→ THE TASK:
From the entries below, reproduce exactly the line containing "ring pip: (460, 334)", the line containing "middle tip: (917, 901)", and every line in between, with nothing added.

→ LISTED ENTRIES:
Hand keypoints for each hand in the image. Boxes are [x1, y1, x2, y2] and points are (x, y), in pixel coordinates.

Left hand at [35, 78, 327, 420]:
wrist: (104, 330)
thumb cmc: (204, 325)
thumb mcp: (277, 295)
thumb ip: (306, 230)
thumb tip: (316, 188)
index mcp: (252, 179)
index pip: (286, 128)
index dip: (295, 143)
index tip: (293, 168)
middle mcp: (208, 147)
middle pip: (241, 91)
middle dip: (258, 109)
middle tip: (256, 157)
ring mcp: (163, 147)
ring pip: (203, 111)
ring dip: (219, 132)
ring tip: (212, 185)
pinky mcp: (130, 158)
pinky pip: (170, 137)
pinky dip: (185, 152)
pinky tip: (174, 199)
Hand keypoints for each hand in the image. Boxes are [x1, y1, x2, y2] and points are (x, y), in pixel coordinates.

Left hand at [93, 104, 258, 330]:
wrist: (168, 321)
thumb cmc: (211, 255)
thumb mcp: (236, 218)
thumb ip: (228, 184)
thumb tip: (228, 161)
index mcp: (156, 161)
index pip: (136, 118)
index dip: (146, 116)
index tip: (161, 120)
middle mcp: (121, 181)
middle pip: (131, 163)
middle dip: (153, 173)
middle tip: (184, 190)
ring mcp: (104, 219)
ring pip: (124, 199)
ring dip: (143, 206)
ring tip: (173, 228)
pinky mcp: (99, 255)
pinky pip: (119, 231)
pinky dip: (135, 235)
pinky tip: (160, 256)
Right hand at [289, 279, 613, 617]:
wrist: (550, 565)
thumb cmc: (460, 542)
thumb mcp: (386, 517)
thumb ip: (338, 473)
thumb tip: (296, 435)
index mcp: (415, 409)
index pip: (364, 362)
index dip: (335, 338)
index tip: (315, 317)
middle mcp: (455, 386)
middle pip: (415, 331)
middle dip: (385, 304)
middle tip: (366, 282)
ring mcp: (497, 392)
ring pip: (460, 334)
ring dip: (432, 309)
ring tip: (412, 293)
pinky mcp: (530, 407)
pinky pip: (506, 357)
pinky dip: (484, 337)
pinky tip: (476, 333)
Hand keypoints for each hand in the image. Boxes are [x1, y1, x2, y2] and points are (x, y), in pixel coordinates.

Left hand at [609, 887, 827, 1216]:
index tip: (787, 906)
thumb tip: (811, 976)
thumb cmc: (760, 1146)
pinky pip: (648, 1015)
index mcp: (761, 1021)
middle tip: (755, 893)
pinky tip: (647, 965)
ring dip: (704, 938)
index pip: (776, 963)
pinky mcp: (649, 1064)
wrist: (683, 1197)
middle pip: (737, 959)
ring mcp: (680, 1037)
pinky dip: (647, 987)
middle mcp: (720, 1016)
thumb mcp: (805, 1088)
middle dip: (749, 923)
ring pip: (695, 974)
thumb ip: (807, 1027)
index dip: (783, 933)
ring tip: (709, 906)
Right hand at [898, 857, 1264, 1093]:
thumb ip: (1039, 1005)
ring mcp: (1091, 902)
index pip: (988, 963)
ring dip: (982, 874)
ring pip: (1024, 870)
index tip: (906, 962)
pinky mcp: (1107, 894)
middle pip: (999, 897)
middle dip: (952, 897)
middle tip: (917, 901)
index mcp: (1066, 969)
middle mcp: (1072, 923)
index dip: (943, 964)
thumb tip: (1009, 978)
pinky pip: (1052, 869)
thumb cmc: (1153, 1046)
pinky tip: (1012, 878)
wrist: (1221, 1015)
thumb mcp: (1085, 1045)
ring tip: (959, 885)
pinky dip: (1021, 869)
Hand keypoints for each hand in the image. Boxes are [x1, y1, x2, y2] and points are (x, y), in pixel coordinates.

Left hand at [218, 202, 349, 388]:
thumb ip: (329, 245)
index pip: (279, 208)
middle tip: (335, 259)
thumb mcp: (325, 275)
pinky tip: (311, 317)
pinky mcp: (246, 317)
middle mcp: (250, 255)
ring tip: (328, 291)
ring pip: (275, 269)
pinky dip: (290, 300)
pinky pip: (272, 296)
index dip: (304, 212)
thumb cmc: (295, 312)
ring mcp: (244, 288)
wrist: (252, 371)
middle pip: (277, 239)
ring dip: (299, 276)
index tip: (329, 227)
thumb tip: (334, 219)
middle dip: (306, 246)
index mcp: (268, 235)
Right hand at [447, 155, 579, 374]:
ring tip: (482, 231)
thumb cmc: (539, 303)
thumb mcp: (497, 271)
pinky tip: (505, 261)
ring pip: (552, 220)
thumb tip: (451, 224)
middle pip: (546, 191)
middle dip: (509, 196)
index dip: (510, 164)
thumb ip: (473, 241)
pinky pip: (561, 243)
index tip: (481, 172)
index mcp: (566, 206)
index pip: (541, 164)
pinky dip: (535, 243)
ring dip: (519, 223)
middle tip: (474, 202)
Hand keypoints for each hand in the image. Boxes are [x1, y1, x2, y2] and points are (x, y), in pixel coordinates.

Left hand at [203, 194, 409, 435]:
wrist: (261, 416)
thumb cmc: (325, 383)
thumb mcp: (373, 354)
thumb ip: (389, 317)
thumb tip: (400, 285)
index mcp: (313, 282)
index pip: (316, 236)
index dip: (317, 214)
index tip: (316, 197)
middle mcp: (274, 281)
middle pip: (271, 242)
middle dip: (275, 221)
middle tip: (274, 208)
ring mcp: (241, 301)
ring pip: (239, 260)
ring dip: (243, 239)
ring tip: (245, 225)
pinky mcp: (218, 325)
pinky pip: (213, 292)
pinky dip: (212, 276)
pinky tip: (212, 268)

→ EXERCISE ANSWER:
ring pip: (460, 334)
ring dip: (432, 309)
ring tip: (412, 293)
pinky mcp: (530, 407)
pinky pip: (506, 357)
pinky dip: (484, 337)
pinky tip: (476, 333)
Hand keypoints for each hand in the image. Boxes are [x1, y1, x2, y2] and points are (x, y), in pixel coordinates.

Left hand at [609, 887, 827, 1216]:
index tip: (787, 906)
thumb tip: (811, 976)
thumb cmc: (760, 1146)
pinky pip: (648, 1015)
index mcp: (761, 1021)
middle tip: (755, 893)
pinky tip: (647, 965)
ring dip: (704, 938)
index pip: (776, 963)
pinky mcp: (649, 1064)
wrist: (683, 1197)
middle pip: (737, 959)
ring mcp: (680, 1037)
pinky dip: (647, 987)
middle mcp: (720, 1016)
thumb mcp: (805, 1088)
middle dip: (749, 923)
ring pip: (695, 974)
thumb ip: (807, 1027)
index dip: (783, 933)
ring tip: (709, 906)
Right hand at [898, 857, 1264, 1093]:
thumb ip: (1039, 1005)
ring mcp: (1091, 902)
index pip: (988, 963)
ring dip: (982, 874)
ring pip: (1024, 870)
index tip: (906, 962)
pinky mcp: (1107, 894)
middle pip: (999, 897)
middle dip: (952, 897)
middle tip: (917, 901)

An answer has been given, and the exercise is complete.